__WORK TO BE COMPLETED__: Keep the text of the data exactly as it is and omit each picture from the copy.

__INFORMATION PROVIDED__:
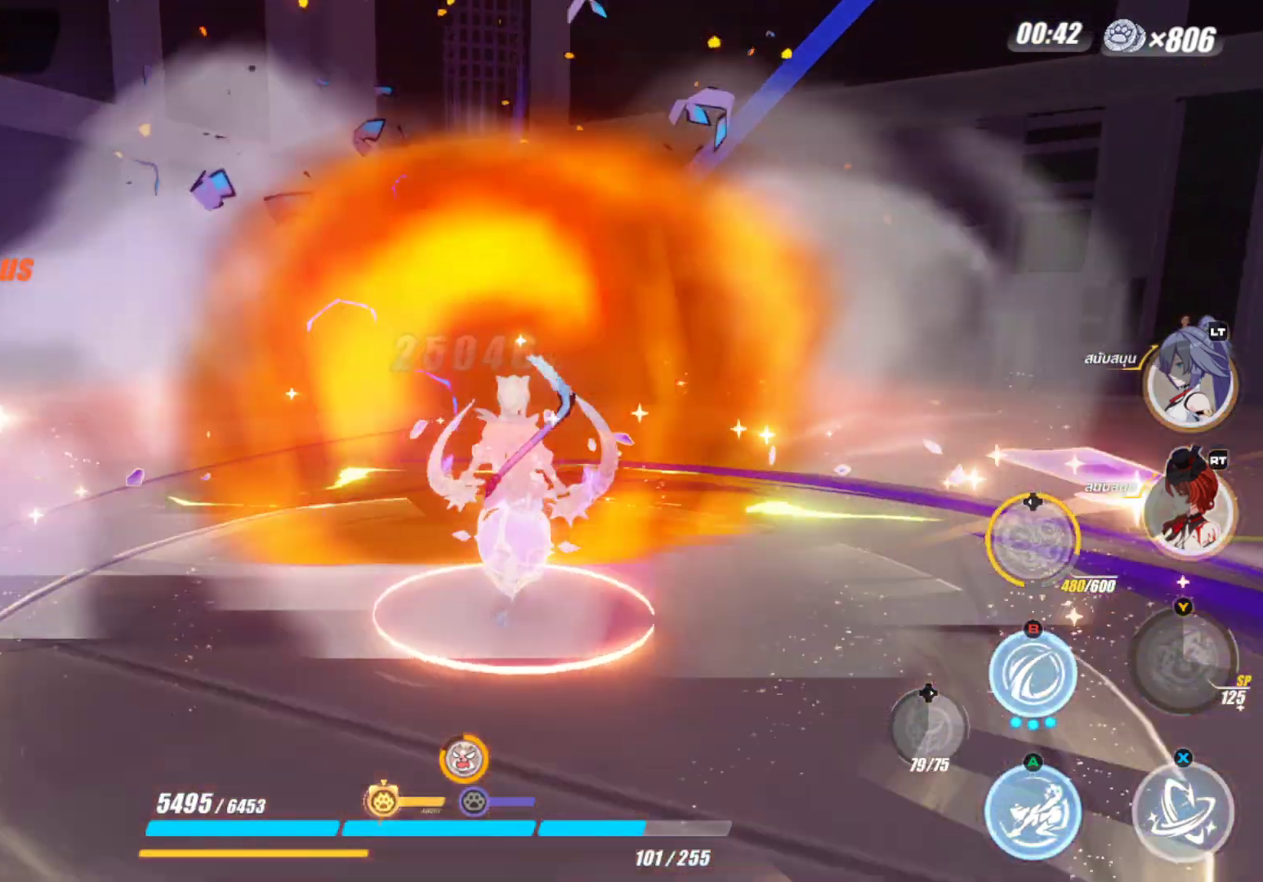
{"buttons": [], "left_stick": "center", "right_stick": "center", "events": []}
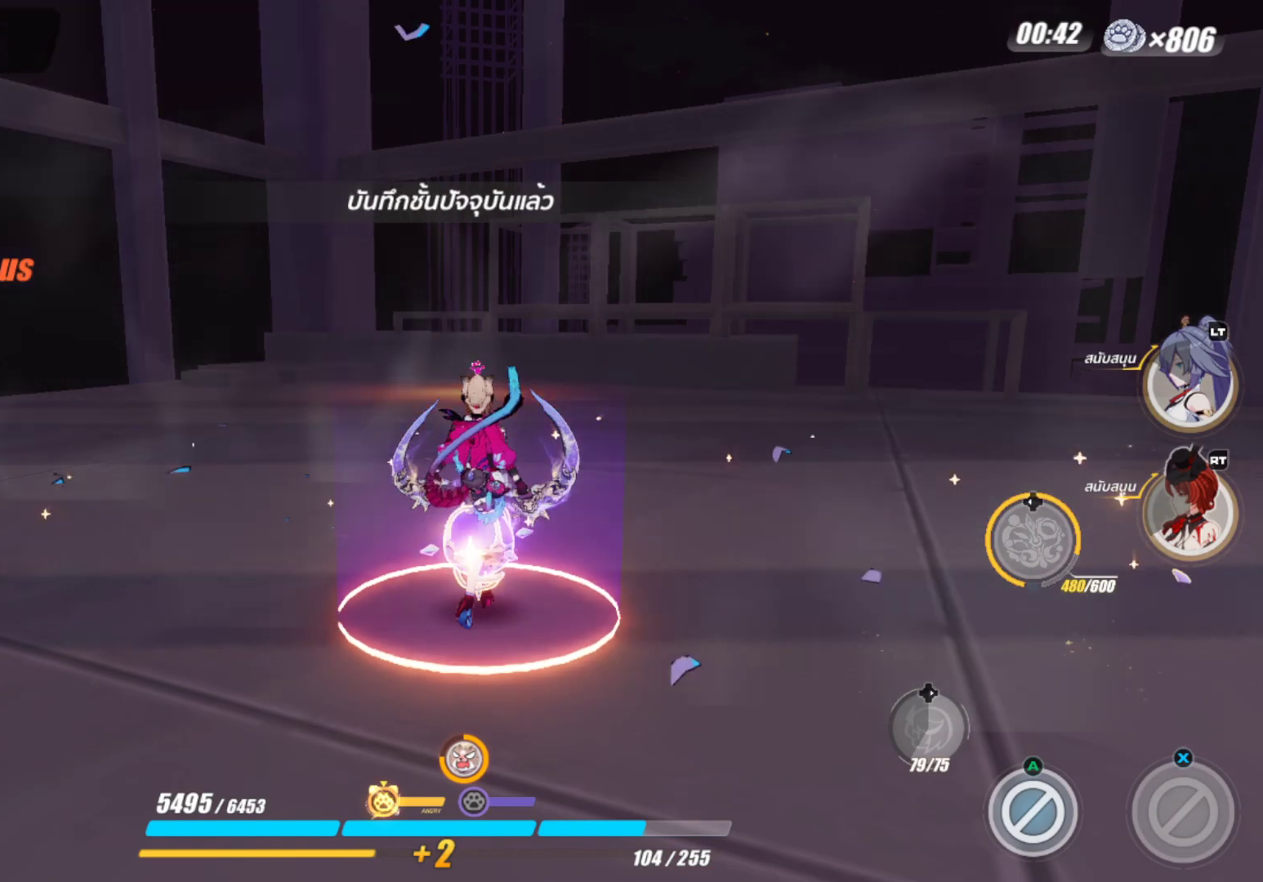
{"buttons": [], "left_stick": "center", "right_stick": "center", "events": []}
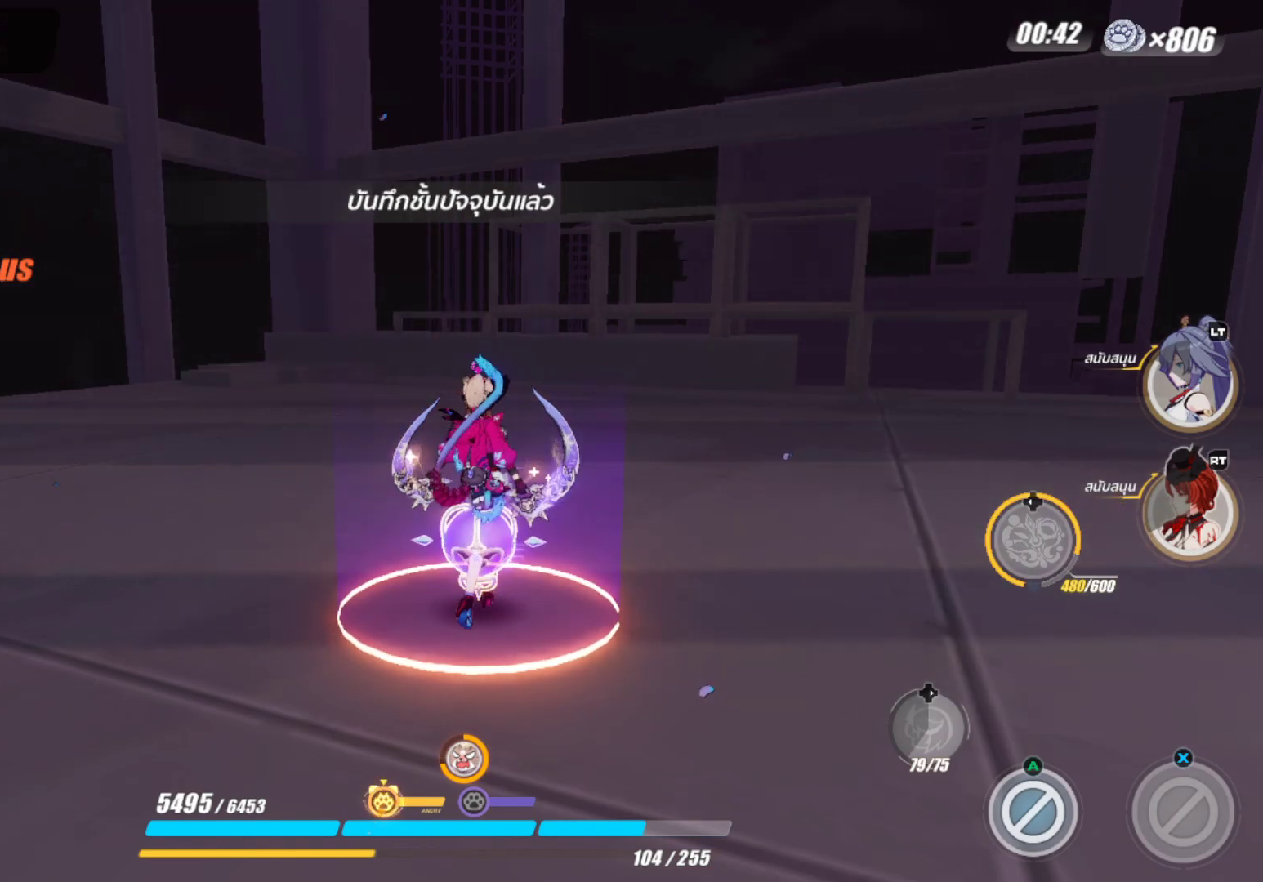
{"buttons": [], "left_stick": "center", "right_stick": "center", "events": []}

__OUTPUT FOR THIS TASK__:
{"buttons": [], "left_stick": "center", "right_stick": "center", "events": []}
{"buttons": [], "left_stick": "center", "right_stick": "center", "events": []}
{"buttons": [], "left_stick": "center", "right_stick": "center", "events": []}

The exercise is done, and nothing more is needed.